This question originates from a diode question in which we modelled diodes using the simple piece-wise linear model. According to the lecture notes, the diode acts as a battery after attaining Vf(forward bias voltage). This creates a seemingly paradoxical relation.
becomes
In the battery-equivalent circuit above, quick circuit analysis shows that if unknown= unknown1 = 6V, there should be 4A flowing upwards from the 5V source. However this is impossible in the diode circuit since no current can flow through the diode from – to +(In the model that we are using at least).
So this creates a very confusing situation, is there actually current flowing through the diode or not? If so, how can this be explained?

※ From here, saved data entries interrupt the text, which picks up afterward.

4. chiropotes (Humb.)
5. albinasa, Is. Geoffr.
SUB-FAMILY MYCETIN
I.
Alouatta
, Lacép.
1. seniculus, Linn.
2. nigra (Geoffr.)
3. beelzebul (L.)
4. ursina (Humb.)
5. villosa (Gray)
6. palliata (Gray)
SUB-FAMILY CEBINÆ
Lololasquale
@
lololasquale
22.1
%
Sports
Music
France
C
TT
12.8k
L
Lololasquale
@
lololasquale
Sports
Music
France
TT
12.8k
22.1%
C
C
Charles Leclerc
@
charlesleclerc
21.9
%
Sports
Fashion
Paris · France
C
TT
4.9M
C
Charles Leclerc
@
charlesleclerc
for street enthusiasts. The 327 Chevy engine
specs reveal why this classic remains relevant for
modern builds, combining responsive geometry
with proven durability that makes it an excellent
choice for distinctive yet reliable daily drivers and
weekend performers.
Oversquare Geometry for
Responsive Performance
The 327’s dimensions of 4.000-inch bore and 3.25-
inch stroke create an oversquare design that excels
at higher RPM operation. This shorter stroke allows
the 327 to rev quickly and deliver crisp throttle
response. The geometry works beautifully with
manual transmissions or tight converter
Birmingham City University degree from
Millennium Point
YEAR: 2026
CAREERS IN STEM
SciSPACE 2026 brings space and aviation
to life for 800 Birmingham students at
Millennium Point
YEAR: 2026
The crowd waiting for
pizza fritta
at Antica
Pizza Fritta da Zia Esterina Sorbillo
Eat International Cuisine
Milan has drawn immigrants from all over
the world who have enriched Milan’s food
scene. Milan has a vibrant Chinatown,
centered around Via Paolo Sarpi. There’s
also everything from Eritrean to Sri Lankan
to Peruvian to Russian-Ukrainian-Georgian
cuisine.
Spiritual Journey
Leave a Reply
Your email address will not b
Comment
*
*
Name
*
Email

EDIT: So I understand that I made a wrong assumption which led to the inconsistency. However, a new question arises, if I had unknown = 10V, that reaches the minimum requirement to activate the diode, but KCL shows that no current flows through the diode. I'd like to know why this is? More specifically in terms of intuition, what makes the resistor path more prefered for the current to travel through?
Best Answer
"According to the lecture notes, the diode acts as a battery after attaining Vf(forward bias voltage)." The model should have gone on to say if it does not get to forward bias it acts as an open circuit (reverse biased) so your 4.4V source is not connected. If the diode is reverse biased.
You can determine if it is in reverse bias by looking at the current through the diode if current could flow from cathode to anode it is reverse biased.
In your case this occurs if the voltage created by the R1,R2 divider is less than 5V in this case you have an open circuit instead of a diode. If the undefined voltage source is high enough to drive the diode into forward bias you have the case in your second diagram.